%%

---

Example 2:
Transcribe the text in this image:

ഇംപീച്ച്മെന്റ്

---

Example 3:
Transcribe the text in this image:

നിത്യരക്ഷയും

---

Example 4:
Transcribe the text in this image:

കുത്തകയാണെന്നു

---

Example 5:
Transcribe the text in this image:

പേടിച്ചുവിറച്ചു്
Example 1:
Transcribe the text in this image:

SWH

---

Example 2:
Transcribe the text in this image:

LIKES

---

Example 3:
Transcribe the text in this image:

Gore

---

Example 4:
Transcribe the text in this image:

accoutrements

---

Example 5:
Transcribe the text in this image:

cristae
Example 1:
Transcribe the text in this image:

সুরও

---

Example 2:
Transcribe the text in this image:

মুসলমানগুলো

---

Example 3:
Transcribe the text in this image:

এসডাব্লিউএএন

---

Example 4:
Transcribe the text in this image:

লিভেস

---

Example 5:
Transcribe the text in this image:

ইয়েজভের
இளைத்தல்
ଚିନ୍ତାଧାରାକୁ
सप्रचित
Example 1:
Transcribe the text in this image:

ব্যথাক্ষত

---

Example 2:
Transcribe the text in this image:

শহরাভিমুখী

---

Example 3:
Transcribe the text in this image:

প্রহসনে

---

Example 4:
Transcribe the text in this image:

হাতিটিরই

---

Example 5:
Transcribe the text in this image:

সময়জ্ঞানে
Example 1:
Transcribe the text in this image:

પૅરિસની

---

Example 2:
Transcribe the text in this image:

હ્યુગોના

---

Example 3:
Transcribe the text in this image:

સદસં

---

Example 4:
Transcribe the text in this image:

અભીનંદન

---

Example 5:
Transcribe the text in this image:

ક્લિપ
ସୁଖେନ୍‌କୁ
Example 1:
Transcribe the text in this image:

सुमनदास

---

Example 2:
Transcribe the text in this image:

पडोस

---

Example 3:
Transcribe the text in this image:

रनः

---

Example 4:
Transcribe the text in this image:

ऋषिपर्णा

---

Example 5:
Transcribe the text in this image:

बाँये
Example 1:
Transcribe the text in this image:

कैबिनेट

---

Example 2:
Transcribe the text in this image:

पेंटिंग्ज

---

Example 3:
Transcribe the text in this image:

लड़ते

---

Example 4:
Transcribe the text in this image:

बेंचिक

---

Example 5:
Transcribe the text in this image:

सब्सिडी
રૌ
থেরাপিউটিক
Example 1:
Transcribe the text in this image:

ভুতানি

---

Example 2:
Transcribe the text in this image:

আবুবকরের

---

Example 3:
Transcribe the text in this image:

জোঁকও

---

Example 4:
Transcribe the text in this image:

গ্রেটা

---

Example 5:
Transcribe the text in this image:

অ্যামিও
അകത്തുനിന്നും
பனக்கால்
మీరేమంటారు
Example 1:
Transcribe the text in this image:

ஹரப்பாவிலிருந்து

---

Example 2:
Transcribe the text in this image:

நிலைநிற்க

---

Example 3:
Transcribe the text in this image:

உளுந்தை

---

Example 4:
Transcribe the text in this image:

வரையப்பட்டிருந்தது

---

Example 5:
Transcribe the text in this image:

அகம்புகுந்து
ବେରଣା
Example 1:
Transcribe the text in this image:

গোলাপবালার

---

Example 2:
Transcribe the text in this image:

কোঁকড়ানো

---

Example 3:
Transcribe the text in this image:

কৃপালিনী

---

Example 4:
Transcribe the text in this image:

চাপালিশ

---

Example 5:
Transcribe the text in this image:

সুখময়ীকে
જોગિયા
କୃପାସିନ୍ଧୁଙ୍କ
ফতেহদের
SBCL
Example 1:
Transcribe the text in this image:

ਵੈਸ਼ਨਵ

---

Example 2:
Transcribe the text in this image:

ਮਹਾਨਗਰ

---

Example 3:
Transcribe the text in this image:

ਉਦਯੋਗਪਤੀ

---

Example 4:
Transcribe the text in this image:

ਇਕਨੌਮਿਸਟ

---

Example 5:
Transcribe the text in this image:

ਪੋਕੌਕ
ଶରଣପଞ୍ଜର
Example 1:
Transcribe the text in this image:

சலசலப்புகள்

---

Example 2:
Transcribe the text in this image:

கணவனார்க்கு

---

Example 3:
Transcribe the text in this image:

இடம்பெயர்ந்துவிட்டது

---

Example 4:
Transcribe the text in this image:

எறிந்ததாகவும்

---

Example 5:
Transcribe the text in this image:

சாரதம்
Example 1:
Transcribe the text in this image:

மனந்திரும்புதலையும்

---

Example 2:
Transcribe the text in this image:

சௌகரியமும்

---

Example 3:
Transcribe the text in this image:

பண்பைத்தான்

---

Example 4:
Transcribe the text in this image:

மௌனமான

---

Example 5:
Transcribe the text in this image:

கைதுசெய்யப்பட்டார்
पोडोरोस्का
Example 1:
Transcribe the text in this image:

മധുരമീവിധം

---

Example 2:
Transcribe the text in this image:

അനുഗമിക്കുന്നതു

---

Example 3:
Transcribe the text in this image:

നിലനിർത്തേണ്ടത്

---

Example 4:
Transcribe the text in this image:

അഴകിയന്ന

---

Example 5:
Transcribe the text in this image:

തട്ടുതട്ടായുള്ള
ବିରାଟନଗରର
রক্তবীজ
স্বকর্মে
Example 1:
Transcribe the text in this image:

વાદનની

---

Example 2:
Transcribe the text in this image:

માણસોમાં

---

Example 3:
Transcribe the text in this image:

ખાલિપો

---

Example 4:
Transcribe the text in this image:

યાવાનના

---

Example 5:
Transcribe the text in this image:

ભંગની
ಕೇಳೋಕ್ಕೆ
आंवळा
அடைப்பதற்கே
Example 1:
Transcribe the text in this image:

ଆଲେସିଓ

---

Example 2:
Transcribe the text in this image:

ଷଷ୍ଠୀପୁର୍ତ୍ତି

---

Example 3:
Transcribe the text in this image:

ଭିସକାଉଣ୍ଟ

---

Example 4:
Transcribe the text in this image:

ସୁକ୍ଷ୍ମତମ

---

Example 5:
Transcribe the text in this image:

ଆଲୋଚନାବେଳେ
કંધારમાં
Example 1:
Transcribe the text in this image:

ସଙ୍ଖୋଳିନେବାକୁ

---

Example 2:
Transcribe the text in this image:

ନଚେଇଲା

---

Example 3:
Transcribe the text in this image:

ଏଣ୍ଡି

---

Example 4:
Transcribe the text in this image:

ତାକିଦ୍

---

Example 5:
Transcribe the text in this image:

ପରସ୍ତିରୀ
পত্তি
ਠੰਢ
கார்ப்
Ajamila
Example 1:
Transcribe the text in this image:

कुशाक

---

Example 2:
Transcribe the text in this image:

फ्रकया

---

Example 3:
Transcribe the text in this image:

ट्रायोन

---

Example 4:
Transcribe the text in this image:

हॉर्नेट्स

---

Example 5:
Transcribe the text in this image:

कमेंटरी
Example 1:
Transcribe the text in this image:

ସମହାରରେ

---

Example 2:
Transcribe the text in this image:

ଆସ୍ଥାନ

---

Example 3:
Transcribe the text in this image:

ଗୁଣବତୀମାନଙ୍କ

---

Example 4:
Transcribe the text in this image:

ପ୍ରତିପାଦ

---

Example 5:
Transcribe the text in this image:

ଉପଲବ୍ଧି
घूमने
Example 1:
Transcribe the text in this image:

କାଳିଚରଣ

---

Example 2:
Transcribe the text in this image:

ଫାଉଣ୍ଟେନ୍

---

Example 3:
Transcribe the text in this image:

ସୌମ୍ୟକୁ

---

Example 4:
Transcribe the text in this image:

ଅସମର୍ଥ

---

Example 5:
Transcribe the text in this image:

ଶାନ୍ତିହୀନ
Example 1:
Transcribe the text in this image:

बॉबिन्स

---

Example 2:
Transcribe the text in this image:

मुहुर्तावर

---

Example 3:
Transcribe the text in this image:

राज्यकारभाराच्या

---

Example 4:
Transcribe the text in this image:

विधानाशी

%%

_What the task requires:_ Send back each record exactly, and include them all.

_Written answer:_
---

Example 2:
Transcribe the text in this image:

ഇംപീച്ച്മെന്റ്

---

Example 3:
Transcribe the text in this image:

നിത്യരക്ഷയും

---

Example 4:
Transcribe the text in this image:

കുത്തകയാണെന്നു

---

Example 5:
Transcribe the text in this image:

പേടിച്ചുവിറച്ചു്
Example 1:
Transcribe the text in this image:

SWH

---

Example 2:
Transcribe the text in this image:

LIKES

---

Example 3:
Transcribe the text in this image:

Gore

---

Example 4:
Transcribe the text in this image:

accoutrements

---

Example 5:
Transcribe the text in this image:

cristae
Example 1:
Transcribe the text in this image:

সুরও

---

Example 2:
Transcribe the text in this image:

মুসলমানগুলো

---

Example 3:
Transcribe the text in this image:

এসডাব্লিউএএন

---

Example 4:
Transcribe the text in this image:

লিভেস

---

Example 5:
Transcribe the text in this image:

ইয়েজভের
இளைத்தல்
ଚିନ୍ତାଧାରାକୁ
सप्रचित
Example 1:
Transcribe the text in this image:

ব্যথাক্ষত

---

Example 2:
Transcribe the text in this image:

শহরাভিমুখী

---

Example 3:
Transcribe the text in this image:

প্রহসনে

---

Example 4:
Transcribe the text in this image:

হাতিটিরই

---

Example 5:
Transcribe the text in this image:

সময়জ্ঞানে
Example 1:
Transcribe the text in this image:

પૅરિસની

---

Example 2:
Transcribe the text in this image:

હ્યુગોના

---

Example 3:
Transcribe the text in this image:

સદસં

---

Example 4:
Transcribe the text in this image:

અભીનંદન

---

Example 5:
Transcribe the text in this image:

ક્લિપ
ସୁଖେନ୍‌କୁ
Example 1:
Transcribe the text in this image:

सुमनदास

---

Example 2:
Transcribe the text in this image:

पडोस

---

Example 3:
Transcribe the text in this image:

रनः

---

Example 4:
Transcribe the text in this image:

ऋषिपर्णा

---

Example 5:
Transcribe the text in this image:

बाँये
Example 1:
Transcribe the text in this image:

कैबिनेट

---

Example 2:
Transcribe the text in this image:

पेंटिंग्ज

---

Example 3:
Transcribe the text in this image:

लड़ते

---

Example 4:
Transcribe the text in this image:

बेंचिक

---

Example 5:
Transcribe the text in this image:

सब्सिडी
રૌ
থেরাপিউটিক
Example 1:
Transcribe the text in this image:

ভুতানি

---

Example 2:
Transcribe the text in this image:

আবুবকরের

---

Example 3:
Transcribe the text in this image:

জোঁকও

---

Example 4:
Transcribe the text in this image:

গ্রেটা

---

Example 5:
Transcribe the text in this image:

অ্যামিও
അകത്തുനിന്നും
பனக்கால்
మీరేమంటారు
Example 1:
Transcribe the text in this image:

ஹரப்பாவிலிருந்து

---

Example 2:
Transcribe the text in this image:

நிலைநிற்க

---

Example 3:
Transcribe the text in this image:

உளுந்தை

---

Example 4:
Transcribe the text in this image:

வரையப்பட்டிருந்தது

---

Example 5:
Transcribe the text in this image:

அகம்புகுந்து
ବେରଣା
Example 1:
Transcribe the text in this image:

গোলাপবালার

---

Example 2:
Transcribe the text in this image:

কোঁকড়ানো

---

Example 3:
Transcribe the text in this image:

কৃপালিনী

---

Example 4:
Transcribe the text in this image:

চাপালিশ

---

Example 5:
Transcribe the text in this image:

সুখময়ীকে
જોગિયા
କୃପାସିନ୍ଧୁଙ୍କ
ফতেহদের
SBCL
Example 1:
Transcribe the text in this image:

ਵੈਸ਼ਨਵ

---

Example 2:
Transcribe the text in this image:

ਮਹਾਨਗਰ

---

Example 3:
Transcribe the text in this image:

ਉਦਯੋਗਪਤੀ

---

Example 4:
Transcribe the text in this image:

ਇਕਨੌਮਿਸਟ

---

Example 5:
Transcribe the text in this image:

ਪੋਕੌਕ
ଶରଣପଞ୍ଜର
Example 1:
Transcribe the text in this image:

சலசலப்புகள்

---

Example 2:
Transcribe the text in this image:

கணவனார்க்கு

---

Example 3:
Transcribe the text in this image:

இடம்பெயர்ந்துவிட்டது

---

Example 4:
Transcribe the text in this image:

எறிந்ததாகவும்

---

Example 5:
Transcribe the text in this image:

சாரதம்
Example 1:
Transcribe the text in this image:

மனந்திரும்புதலையும்

---

Example 2:
Transcribe the text in this image:

சௌகரியமும்

---

Example 3:
Transcribe the text in this image:

பண்பைத்தான்

---

Example 4:
Transcribe the text in this image:

மௌனமான

---

Example 5:
Transcribe the text in this image:

கைதுசெய்யப்பட்டார்
पोडोरोस्का
Example 1:
Transcribe the text in this image:

മധുരമീവിധം

---

Example 2:
Transcribe the text in this image:

അനുഗമിക്കുന്നതു

---

Example 3:
Transcribe the text in this image:

നിലനിർത്തേണ്ടത്

---

Example 4:
Transcribe the text in this image:

അഴകിയന്ന

---

Example 5:
Transcribe the text in this image:

തട്ടുതട്ടായുള്ള
ବିରାଟନଗରର
রক্তবীজ
স্বকর্মে
Example 1:
Transcribe the text in this image:

વાદનની

---

Example 2:
Transcribe the text in this image:

માણસોમાં

---

Example 3:
Transcribe the text in this image:

ખાલિપો

---

Example 4:
Transcribe the text in this image:

યાવાનના

---

Example 5:
Transcribe the text in this image:

ભંગની
ಕೇಳೋಕ್ಕೆ
आंवळा
அடைப்பதற்கே
Example 1:
Transcribe the text in this image:

ଆଲେସିଓ

---

Example 2:
Transcribe the text in this image:

ଷଷ୍ଠୀପୁର୍ତ୍ତି

---

Example 3:
Transcribe the text in this image:

ଭିସକାଉଣ୍ଟ

---

Example 4:
Transcribe the text in this image:

ସୁକ୍ଷ୍ମତମ

---

Example 5:
Transcribe the text in this image:

ଆଲୋଚନାବେଳେ
કંધારમાં
Example 1:
Transcribe the text in this image:

ସଙ୍ଖୋଳିନେବାକୁ

---

Example 2:
Transcribe the text in this image:

ନଚେଇଲା

---

Example 3:
Transcribe the text in this image:

ଏଣ୍ଡି

---

Example 4:
Transcribe the text in this image:

ତାକିଦ୍

---

Example 5:
Transcribe the text in this image:

ପରସ୍ତିରୀ
পত্তি
ਠੰਢ
கார்ப்
Ajamila
Example 1:
Transcribe the text in this image:

कुशाक

---

Example 2:
Transcribe the text in this image:

फ्रकया

---

Example 3:
Transcribe the text in this image:

ट्रायोन

---

Example 4:
Transcribe the text in this image:

हॉर्नेट्स

---

Example 5:
Transcribe the text in this image:

कमेंटरी
Example 1:
Transcribe the text in this image:

ସମହାରରେ

---

Example 2:
Transcribe the text in this image:

ଆସ୍ଥାନ

---

Example 3:
Transcribe the text in this image:

ଗୁଣବତୀମାନଙ୍କ

---

Example 4:
Transcribe the text in this image:

ପ୍ରତିପାଦ

---

Example 5:
Transcribe the text in this image:

ଉପଲବ୍ଧି
घूमने
Example 1:
Transcribe the text in this image:

କାଳିଚରଣ

---

Example 2:
Transcribe the text in this image:

ଫାଉଣ୍ଟେନ୍

---

Example 3:
Transcribe the text in this image:

ସୌମ୍ୟକୁ

---

Example 4:
Transcribe the text in this image:

ଅସମର୍ଥ

---

Example 5:
Transcribe the text in this image:

ଶାନ୍ତିହୀନ
Example 1:
Transcribe the text in this image:

बॉबिन्स

---

Example 2:
Transcribe the text in this image:

मुहुर्तावर

---

Example 3:
Transcribe the text in this image:

राज्यकारभाराच्या

---

Example 4:
Transcribe the text in this image:

विधानाशी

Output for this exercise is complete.